* WHAT THE TASK REQUIRES *
With the records below as your source, retype each line exactly from the top down to the line that contains "3/1/2021 Project Description", and include that line.

* DATA PROVIDED *

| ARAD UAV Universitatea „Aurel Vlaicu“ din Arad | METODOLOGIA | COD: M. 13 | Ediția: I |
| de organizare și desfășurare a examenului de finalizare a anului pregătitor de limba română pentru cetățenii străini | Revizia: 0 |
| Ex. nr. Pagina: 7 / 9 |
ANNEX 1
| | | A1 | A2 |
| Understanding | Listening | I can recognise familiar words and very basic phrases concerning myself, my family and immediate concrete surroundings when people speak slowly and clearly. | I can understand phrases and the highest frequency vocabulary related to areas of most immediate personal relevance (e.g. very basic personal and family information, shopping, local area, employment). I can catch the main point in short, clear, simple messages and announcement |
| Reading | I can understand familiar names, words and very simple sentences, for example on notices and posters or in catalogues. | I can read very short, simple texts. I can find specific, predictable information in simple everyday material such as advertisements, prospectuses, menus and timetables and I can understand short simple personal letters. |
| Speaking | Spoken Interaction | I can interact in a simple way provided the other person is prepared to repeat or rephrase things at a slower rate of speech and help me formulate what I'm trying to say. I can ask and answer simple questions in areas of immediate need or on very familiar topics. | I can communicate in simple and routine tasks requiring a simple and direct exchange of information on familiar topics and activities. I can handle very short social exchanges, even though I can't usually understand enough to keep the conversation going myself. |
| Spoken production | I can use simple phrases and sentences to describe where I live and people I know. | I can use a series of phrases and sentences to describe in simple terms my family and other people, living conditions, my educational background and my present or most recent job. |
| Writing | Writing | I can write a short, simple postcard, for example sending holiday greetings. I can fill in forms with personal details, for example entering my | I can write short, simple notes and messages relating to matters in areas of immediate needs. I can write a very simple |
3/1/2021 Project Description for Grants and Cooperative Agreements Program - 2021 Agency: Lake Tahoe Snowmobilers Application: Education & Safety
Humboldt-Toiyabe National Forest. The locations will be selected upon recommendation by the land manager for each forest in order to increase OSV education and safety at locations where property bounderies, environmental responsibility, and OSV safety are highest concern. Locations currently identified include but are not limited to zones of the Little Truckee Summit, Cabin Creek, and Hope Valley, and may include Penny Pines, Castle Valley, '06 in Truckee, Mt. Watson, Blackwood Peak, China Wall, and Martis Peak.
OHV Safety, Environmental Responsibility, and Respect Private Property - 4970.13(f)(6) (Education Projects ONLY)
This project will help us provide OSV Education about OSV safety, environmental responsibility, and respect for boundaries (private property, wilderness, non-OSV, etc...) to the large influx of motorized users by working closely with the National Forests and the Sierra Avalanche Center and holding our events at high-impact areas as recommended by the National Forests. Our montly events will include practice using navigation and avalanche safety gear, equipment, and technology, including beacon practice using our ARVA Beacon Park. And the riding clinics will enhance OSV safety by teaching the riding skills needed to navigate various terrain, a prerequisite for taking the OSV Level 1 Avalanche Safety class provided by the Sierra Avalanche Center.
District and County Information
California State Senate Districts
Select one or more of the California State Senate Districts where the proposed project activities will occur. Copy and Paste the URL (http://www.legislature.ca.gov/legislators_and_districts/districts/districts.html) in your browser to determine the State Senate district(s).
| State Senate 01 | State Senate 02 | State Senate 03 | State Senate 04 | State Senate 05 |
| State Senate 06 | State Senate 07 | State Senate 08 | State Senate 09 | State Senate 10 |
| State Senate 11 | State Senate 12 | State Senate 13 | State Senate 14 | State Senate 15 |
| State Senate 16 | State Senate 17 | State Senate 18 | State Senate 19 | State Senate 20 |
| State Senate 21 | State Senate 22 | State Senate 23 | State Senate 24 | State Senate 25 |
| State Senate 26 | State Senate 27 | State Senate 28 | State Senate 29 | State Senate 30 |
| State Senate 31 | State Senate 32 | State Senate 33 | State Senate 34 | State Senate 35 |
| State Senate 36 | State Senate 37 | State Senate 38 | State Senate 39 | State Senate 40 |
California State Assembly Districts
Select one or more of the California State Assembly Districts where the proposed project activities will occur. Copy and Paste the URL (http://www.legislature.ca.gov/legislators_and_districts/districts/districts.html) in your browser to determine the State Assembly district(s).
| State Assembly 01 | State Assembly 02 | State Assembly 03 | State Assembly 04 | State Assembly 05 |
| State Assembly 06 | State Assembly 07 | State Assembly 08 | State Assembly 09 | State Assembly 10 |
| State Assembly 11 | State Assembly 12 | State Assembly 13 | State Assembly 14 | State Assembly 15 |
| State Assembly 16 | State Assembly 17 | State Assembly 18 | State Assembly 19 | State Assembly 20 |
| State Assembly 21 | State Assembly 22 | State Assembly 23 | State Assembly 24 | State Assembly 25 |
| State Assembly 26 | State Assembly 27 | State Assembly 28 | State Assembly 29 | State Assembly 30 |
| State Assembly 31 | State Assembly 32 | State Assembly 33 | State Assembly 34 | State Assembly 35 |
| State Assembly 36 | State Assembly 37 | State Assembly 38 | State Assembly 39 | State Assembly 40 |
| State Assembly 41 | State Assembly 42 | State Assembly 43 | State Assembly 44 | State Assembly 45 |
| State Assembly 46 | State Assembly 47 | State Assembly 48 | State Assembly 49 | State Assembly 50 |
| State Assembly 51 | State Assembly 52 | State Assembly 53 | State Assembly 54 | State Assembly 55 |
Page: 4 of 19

* WRITTEN ANSWER *
| ARAD UAV Universitatea „Aurel Vlaicu“ din Arad | METODOLOGIA | COD: M. 13 | Ediția: I |
| de organizare și desfășurare a examenului de finalizare a anului pregătitor de limba română pentru cetățenii străini | Revizia: 0 |
| Ex. nr. Pagina: 7 / 9 |
ANNEX 1
| | | A1 | A2 |
| Understanding | Listening | I can recognise familiar words and very basic phrases concerning myself, my family and immediate concrete surroundings when people speak slowly and clearly. | I can understand phrases and the highest frequency vocabulary related to areas of most immediate personal relevance (e.g. very basic personal and family information, shopping, local area, employment). I can catch the main point in short, clear, simple messages and announcement |
| Reading | I can understand familiar names, words and very simple sentences, for example on notices and posters or in catalogues. | I can read very short, simple texts. I can find specific, predictable information in simple everyday material such as advertisements, prospectuses, menus and timetables and I can understand short simple personal letters. |
| Speaking | Spoken Interaction | I can interact in a simple way provided the other person is prepared to repeat or rephrase things at a slower rate of speech and help me formulate what I'm trying to say. I can ask and answer simple questions in areas of immediate need or on very familiar topics. | I can communicate in simple and routine tasks requiring a simple and direct exchange of information on familiar topics and activities. I can handle very short social exchanges, even though I can't usually understand enough to keep the conversation going myself. |
| Spoken production | I can use simple phrases and sentences to describe where I live and people I know. | I can use a series of phrases and sentences to describe in simple terms my family and other people, living conditions, my educational background and my present or most recent job. |
| Writing | Writing | I can write a short, simple postcard, for example sending holiday greetings. I can fill in forms with personal details, for example entering my | I can write short, simple notes and messages relating to matters in areas of immediate needs. I can write a very simple |
3/1/2021 Project Description for Grants and Cooperative Agreements Program - 2021 Agency: Lake Tahoe Snowmobilers Application: Education & Safety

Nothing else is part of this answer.